Строгий талант. | СОВРЕМЕННИКИ


СОВРЕМЕННИКИ



ГОРЬКИЙ
Ранней весной 1900 года Художественный театр давал спектакли в Ялте для Чехова — «Эдду Габлер» Ибсена, «Одиноких» Гауптмана, «Чайку» и «Дядю Ваню».
Бунин жил тоже в Ялте, дневал и ночевал у Чехова в его белой ауткской даче, шутил в обществе Мамина-Сибиря-ка, Станюковича, Куприна, Телешова, виртуозно изображая в лицах общих знакомых, и до слез смешил знаменитого хозяина. За шуткой он скрывал не отпустившую еще боль: в памяти слишком свеж был разрыв с красавицей гречанкой Анной Цакни, его первой женой. Как-то гуляя по ялтинской набережной, Бунин увидел Чехова с высоким, худощавым и рыжеватым мужчиной с зеленоватыми глазами, в крылатке и широкополой шляпе.
Чехов познакомил Бунина с Горьким, рассказывавшим в этот день что-то героическое, былинное о волжских богачах из купцов и крестьян.
Проводив Чехова, поехавшего к себе в Аутку, Горький пригласил Бунина зайти к нему, в скромную комнату на Ви-ноградской улице, и, неловко улыбаясь, показал карточку жены с ребенком на руках, потом кусок голубого шелка:
— Это, понимаете, я на кофточку ей купил... этой самой женщине... Подарок везу...

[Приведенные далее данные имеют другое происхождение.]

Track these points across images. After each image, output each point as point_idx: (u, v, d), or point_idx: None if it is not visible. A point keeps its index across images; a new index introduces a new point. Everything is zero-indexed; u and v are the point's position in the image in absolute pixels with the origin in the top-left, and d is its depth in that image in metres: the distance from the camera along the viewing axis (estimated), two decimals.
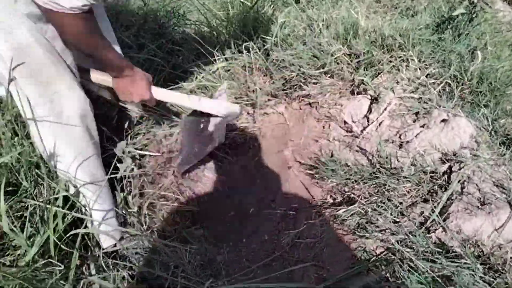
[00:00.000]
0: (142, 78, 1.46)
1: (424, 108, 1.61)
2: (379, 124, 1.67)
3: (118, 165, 1.63)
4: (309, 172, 1.76)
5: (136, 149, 1.77)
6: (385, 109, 1.69)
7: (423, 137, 1.48)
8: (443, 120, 1.51)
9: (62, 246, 1.11)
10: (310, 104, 2.03)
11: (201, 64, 2.28)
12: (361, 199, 1.44)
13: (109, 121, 1.78)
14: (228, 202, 1.86)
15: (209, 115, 1.73)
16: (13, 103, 1.28)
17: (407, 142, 1.51)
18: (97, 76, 1.47)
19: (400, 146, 1.53)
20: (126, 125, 1.74)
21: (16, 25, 1.11)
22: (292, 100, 2.09)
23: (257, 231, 1.70)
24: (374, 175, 1.45)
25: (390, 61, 1.82)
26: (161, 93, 1.56)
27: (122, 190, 1.64)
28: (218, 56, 2.25)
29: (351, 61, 1.88)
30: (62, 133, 1.28)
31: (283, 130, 2.06)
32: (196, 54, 2.38)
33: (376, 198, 1.41)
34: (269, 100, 2.16)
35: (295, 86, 2.07)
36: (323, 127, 1.92)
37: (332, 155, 1.74)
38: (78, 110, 1.30)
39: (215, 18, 2.53)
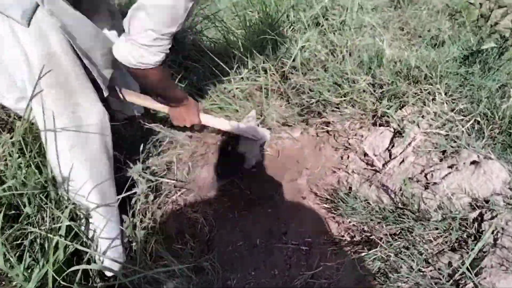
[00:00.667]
0: (194, 106, 1.68)
1: (451, 147, 1.52)
2: (403, 160, 1.58)
3: (136, 189, 1.57)
4: (325, 206, 1.67)
5: (151, 173, 1.70)
6: (409, 144, 1.60)
7: (451, 179, 1.39)
8: (473, 162, 1.42)
9: (61, 281, 1.02)
10: (328, 131, 1.95)
11: (216, 82, 2.22)
12: (383, 242, 1.34)
13: (124, 141, 1.73)
14: (237, 230, 1.77)
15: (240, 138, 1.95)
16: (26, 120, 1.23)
17: (434, 183, 1.41)
18: (152, 104, 1.67)
19: (426, 187, 1.43)
20: (140, 146, 1.68)
21: (49, 34, 1.14)
22: (309, 126, 2.02)
23: (266, 264, 1.61)
24: (398, 218, 1.36)
25: (416, 94, 1.74)
26: (207, 118, 1.78)
27: (133, 215, 1.56)
28: (234, 76, 2.19)
29: (375, 91, 1.80)
30: (80, 146, 1.26)
31: (298, 157, 1.98)
32: (211, 72, 2.32)
33: (399, 242, 1.32)
34: (284, 124, 2.09)
35: (313, 113, 2.00)
36: (341, 157, 1.84)
37: (350, 189, 1.65)
38: (98, 123, 1.30)
39: (233, 35, 2.47)
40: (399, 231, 1.38)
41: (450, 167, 1.45)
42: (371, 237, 1.42)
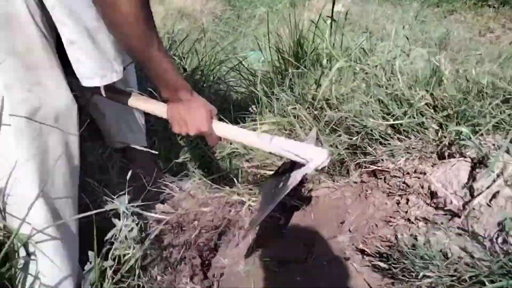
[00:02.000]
0: (200, 106, 1.15)
1: None
2: (494, 196, 1.07)
3: (114, 220, 1.12)
4: (378, 266, 1.13)
5: (140, 207, 1.27)
6: (501, 174, 1.10)
7: None
8: None
9: None
10: (375, 173, 1.47)
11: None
12: None
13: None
14: None
15: (290, 166, 1.28)
16: None
17: None
18: (145, 105, 1.21)
19: None
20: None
21: None
22: (350, 169, 1.56)
23: None
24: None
25: (496, 116, 1.28)
26: (223, 129, 1.23)
27: (105, 257, 1.07)
28: (260, 119, 1.88)
29: (437, 113, 1.36)
30: (30, 137, 0.88)
31: (338, 208, 1.49)
32: (234, 118, 2.01)
33: None
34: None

«Чуть не в тот же день между нами возникло что-то вроде дружеского сближения...» — вспоминал Бунин. С застенчивым восхищением Горький сказал ему:
— Вы же последний писатель от дворянства, той культуры, которая дала миру Пушкина и Толстого!
Однако помимо возникшей тогда же обоюдной симпатии имелись и другие, объективные предпосылки, способствовавшие развитию их отношений. Они раскрываются в переписке Горького и Бунина.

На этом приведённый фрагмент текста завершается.